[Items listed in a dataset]
#####

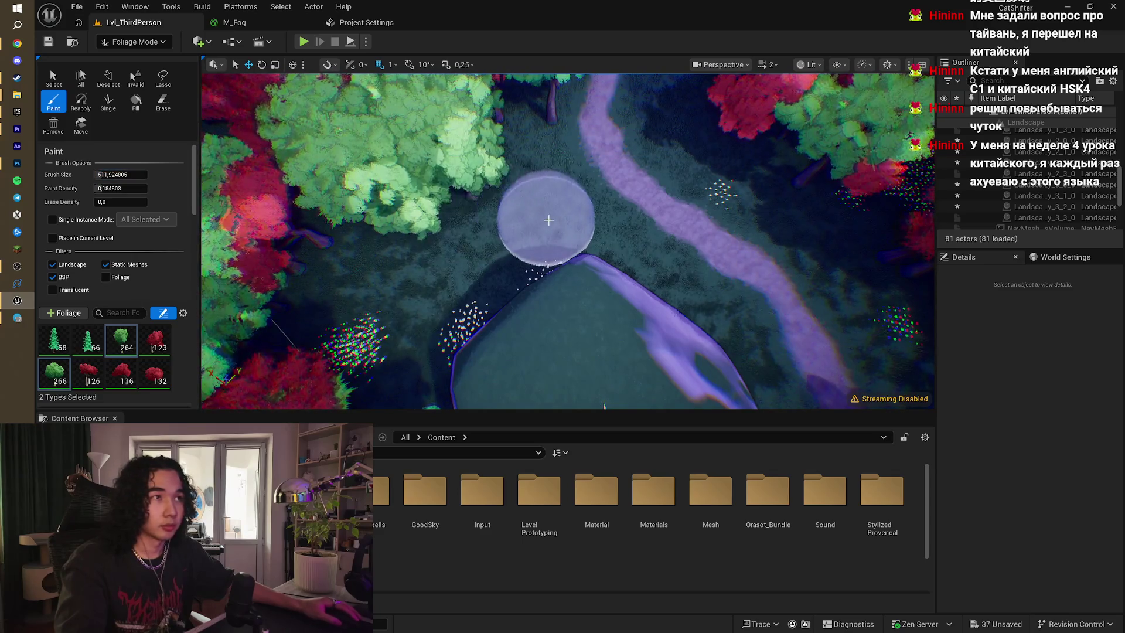
{"action": "left_click", "coordinate": [545, 258]}
{"action": "key", "text": "ctrl+z"}
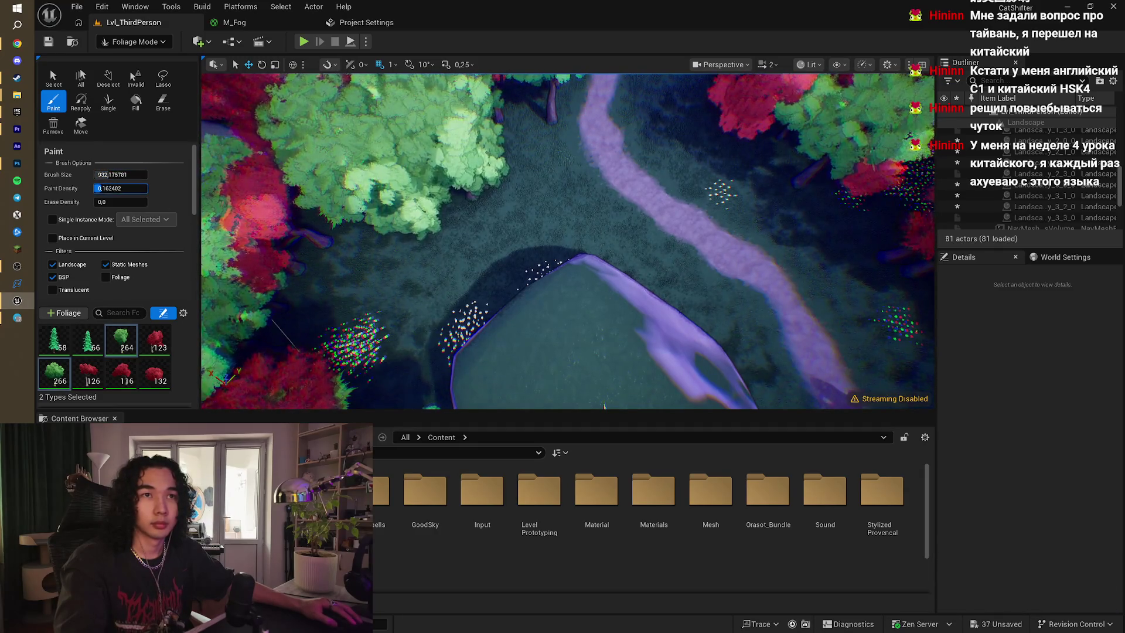
{"action": "mouse_move", "coordinate": [529, 201]}
{"action": "left_mouse_down"}
{"action": "mouse_move", "coordinate": [452, 226]}
{"action": "mouse_move", "coordinate": [405, 275]}
{"action": "mouse_move", "coordinate": [422, 305]}
{"action": "mouse_move", "coordinate": [536, 335]}
{"action": "mouse_move", "coordinate": [548, 269]}
{"action": "mouse_move", "coordinate": [512, 372]}
{"action": "mouse_move", "coordinate": [547, 389]}
{"action": "left_mouse_up"}
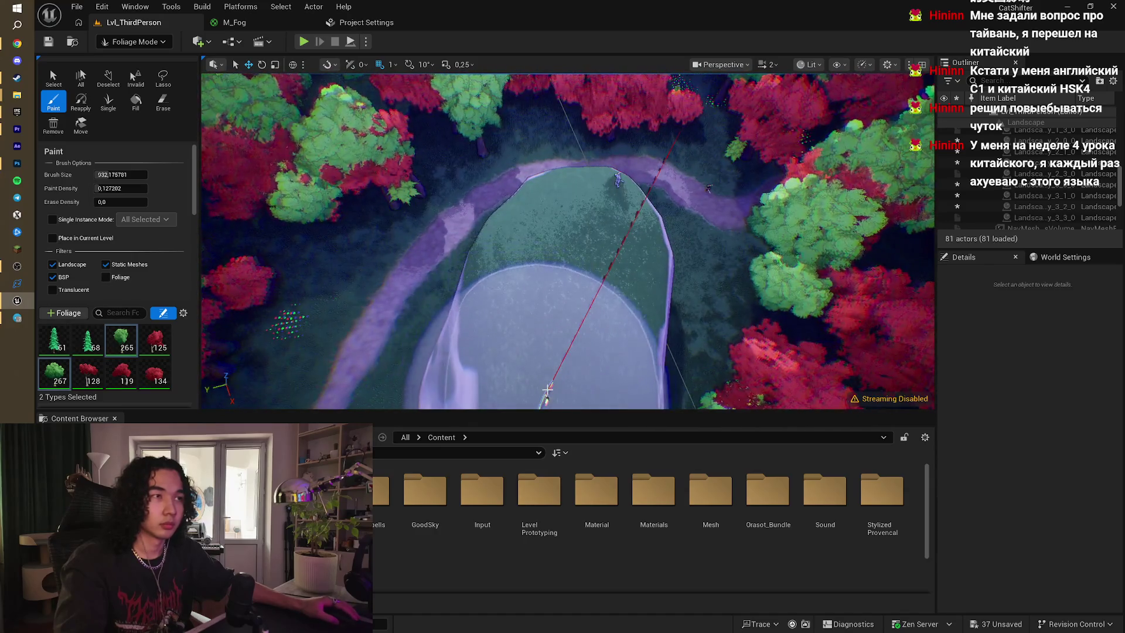
- Add a few trees by the pond edge and move the view over the grassy plateau
{"action": "left_click", "coordinate": [812, 321]}
{"action": "left_click_drag", "start_coordinate": [759, 350], "coordinate": [739, 310]}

#####

▶ [REQUIREMENT]: Please ensure that the data above is repeated exactly, with no pictures in the copy.

▶ [FINISHED TASK]:
{"action": "left_click", "coordinate": [545, 258]}
{"action": "key", "text": "ctrl+z"}
{"action": "mouse_move", "coordinate": [529, 201]}
{"action": "left_mouse_down"}
{"action": "mouse_move", "coordinate": [452, 226]}
{"action": "mouse_move", "coordinate": [405, 275]}
{"action": "mouse_move", "coordinate": [422, 305]}
{"action": "mouse_move", "coordinate": [536, 335]}
{"action": "mouse_move", "coordinate": [548, 269]}
{"action": "mouse_move", "coordinate": [512, 372]}
{"action": "mouse_move", "coordinate": [547, 389]}
{"action": "left_mouse_up"}
- Add a few trees by the pond edge and move the view over the grassy plateau
{"action": "left_click", "coordinate": [812, 321]}
{"action": "left_click_drag", "start_coordinate": [759, 350], "coordinate": [739, 310]}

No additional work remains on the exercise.